FG has just kicked off consultations on 2019-2021 MTEF & Fiscal Strategy Paper. What do you make of the timing?

The truth of the matter is that these consultations should have been concluded long ago. By now, only a few days to the end of October, the budget proposals should have been before the National Assembly for consideration. So, it does not bode well for the budget process if the Medium Term Expenditure Framework (MTEF)/Fiscal Strategy Paper (FSP), which should provide the basis for the formulation of next year’s budget, is yet to be forwarded for consideration by the National Assembly. With less than three months to the end of the year, it remains to be seen how next year’s budget proposal  that is yet to be laid before the National Assembly will be debated, passed and assented to by the President before the end of this year. I am sure even the Budget Office knows that this would be practically impossible. The implication is that the 2019 federal budget is already behind schedule like virtually all the ones before it.

 

So, would you then say the budget process is jinxed? Are we finally settling into a culture of unstable budget cycles? What is the way forward?

I wouldn’t say so really. You see, a process is jinxed if the outcomes are largely determined by factors over which one has no control. But this is not the case here. Relatively speaking, the budget cycle was stable before 1999 but has rarely operated as intended afterwards. So it has nothing to do with any curse or jinx as you put it.

In any case, a budget is meant to be a financial plan prepared and approved prior to a particular period usually one year. By virtue of Section 318(1) of the 1999 Constitution, the financial year in Nigeria runs from 1st January to 31stDecember. Therefore, the budget is expected is to be ready for implementation before the beginning of the fiscal year. Sadly, this has not been the case for several years which is why it does seem we are “settling into a culture of unstable budget cycles” as you rightly mentioned, a “new normal” of some sort if you like.

— GIVEN INFORMATION —
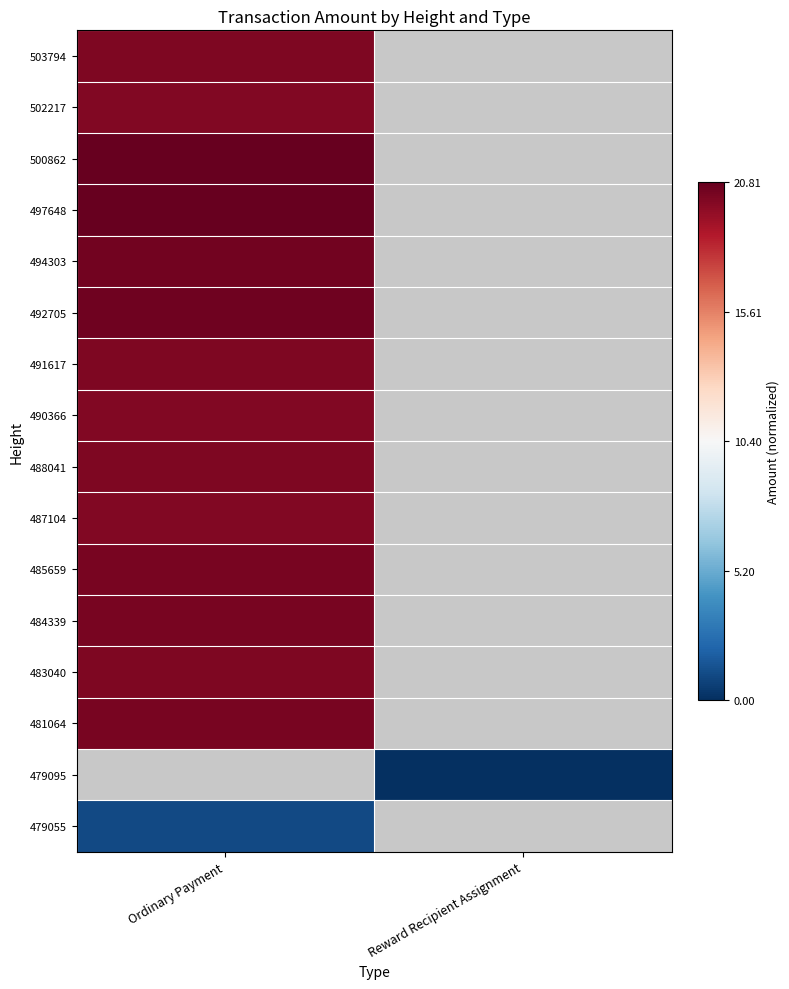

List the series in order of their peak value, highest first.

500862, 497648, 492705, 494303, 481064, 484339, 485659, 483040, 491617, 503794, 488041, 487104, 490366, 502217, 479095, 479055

— WHAT TO DO —
Extract the full interview on Nigeria's federal budget cycle above, word for word, from its first line to its last.

— EXPECTED OUTPUT —
FG has just kicked off consultations on 2019-2021 MTEF & Fiscal Strategy Paper. What do you make of the timing?

The truth of the matter is that these consultations should have been concluded long ago. By now, only a few days to the end of October, the budget proposals should have been before the National Assembly for consideration. So, it does not bode well for the budget process if the Medium Term Expenditure Framework (MTEF)/Fiscal Strategy Paper (FSP), which should provide the basis for the formulation of next year’s budget, is yet to be forwarded for consideration by the National Assembly. With less than three months to the end of the year, it remains to be seen how next year’s budget proposal  that is yet to be laid before the National Assembly will be debated, passed and assented to by the President before the end of this year. I am sure even the Budget Office knows that this would be practically impossible. The implication is that the 2019 federal budget is already behind schedule like virtually all the ones before it.

 

So, would you then say the budget process is jinxed? Are we finally settling into a culture of unstable budget cycles? What is the way forward?

I wouldn’t say so really. You see, a process is jinxed if the outcomes are largely determined by factors over which one has no control. But this is not the case here. Relatively speaking, the budget cycle was stable before 1999 but has rarely operated as intended afterwards. So it has nothing to do with any curse or jinx as you put it.

In any case, a budget is meant to be a financial plan prepared and approved prior to a particular period usually one year. By virtue of Section 318(1) of the 1999 Constitution, the financial year in Nigeria runs from 1st January to 31stDecember. Therefore, the budget is expected is to be ready for implementation before the beginning of the fiscal year. Sadly, this has not been the case for several years which is why it does seem we are “settling into a culture of unstable budget cycles” as you rightly mentioned, a “new normal” of some sort if you like.